No intervalo, com o ego ferido, o treinador brasileiro deu uma bronca homérica na equipe. A mudança veio de maneira improvável: o operário Zé Elias entrou em lugar do apagado Jamelli, adiantando Flavio Conceição para a criação. O time se acertou e passou a dominar a partida desde o primeiro minuto do segundo tempo. Aos 11, Conceição emendou belo chute de canhota de fora da área e diminuiu para o time amarelo. As chances iam sendo criadas e desperdiçadas, mas era claro que o Brasil estava no jogo. Na metade da segunda etapa, o então sumido Bebeto achou Rivaldo na área. O craque pernambucano teve a frieza típica dos gênios para dominar, driblar o zagueiro e fuzilar as redes, empatando o cotejo e deixando os sul-africanos com medo do gigante desperto.
Faltando apenas 10 minutos para o final, Bebeto perdeu chance incrível de virar o jogo, isolando por cima da meta. O tento brasileiro estava amadurecendo e chegou no finzinho da partida: aos 40, Zé Maria cruzou da direita e o mesmo Bebeto, usando sua marca registrada, o voleio mortal, acertou o cantinho. Três a dois, virada incrível! Em 2010, em entrevista ao globoesporte.com, Doctor Khumalo relembrou: “Quando fizemos 2×0, olhei para o placar e pensei: ‘Bom, eles são tão humanos quanto nós’. Mas depois vi por que a Seleção Brasileira é sempre tão forte”.
E então foi a vez de Zagallo dar o troco em Clive Barker. Empolgado como um menino, o Velho Lobo invadiu o campo e se dirigiu às proximidades do banco dos Bafana Bafana, fazendo um aviãozinho junto de dois integrantes da comissão técnica (Américo Faria e Luiz Carlos Prima).

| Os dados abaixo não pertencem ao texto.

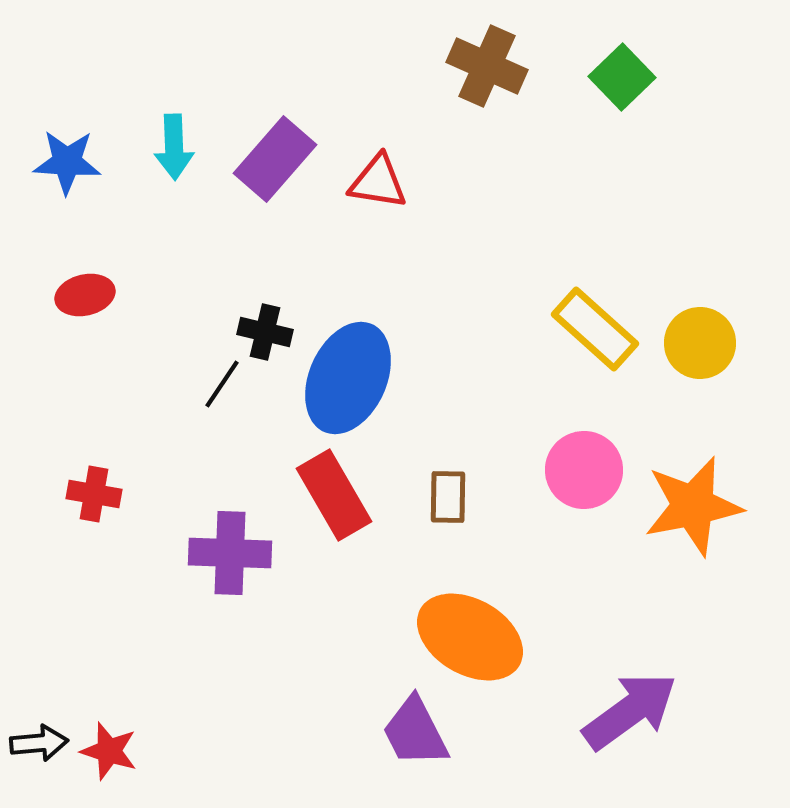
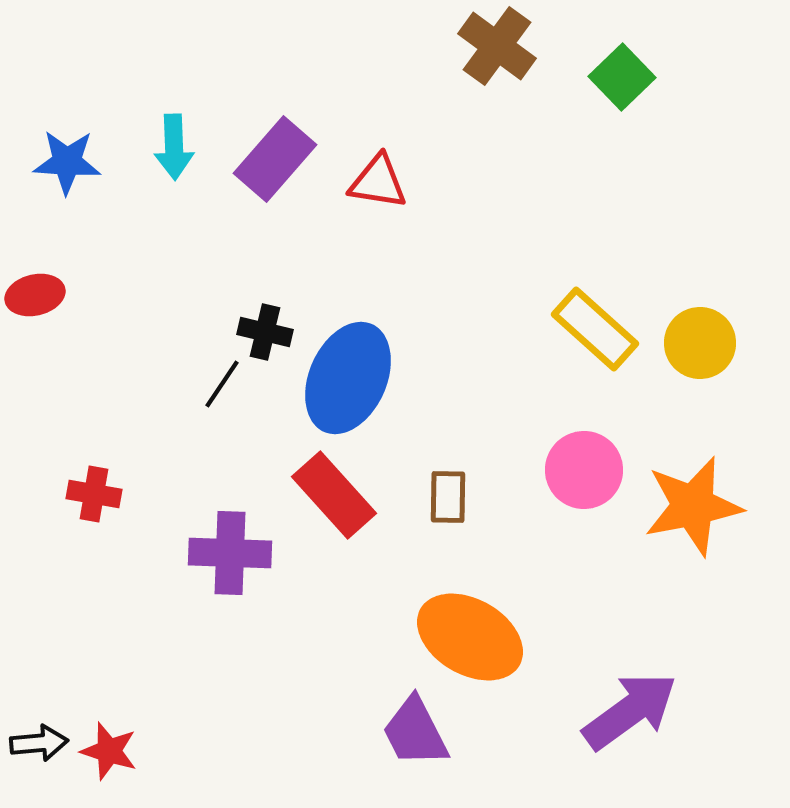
brown cross: moved 10 px right, 20 px up; rotated 12 degrees clockwise
red ellipse: moved 50 px left
red rectangle: rotated 12 degrees counterclockwise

Estava feita a forra. Nas palavras do próprio Barker, não há mágoas sobre o episódio, que lhe ensinou uma preciosa lição: “Não houve nenhum desrespeito, foi só uma forma de demonstrar minha felicidade. Acho que quando Zagallo repetiu o gesto, quis me dar uma lição: nunca comemore muito antes da hora, principalmente contra o Brasil”.
* Pedro De Luna, 27, publicitário, achou engraçado crescer ouvindo que ia ter que engolir o Velho Lobo como treinador da Seleção.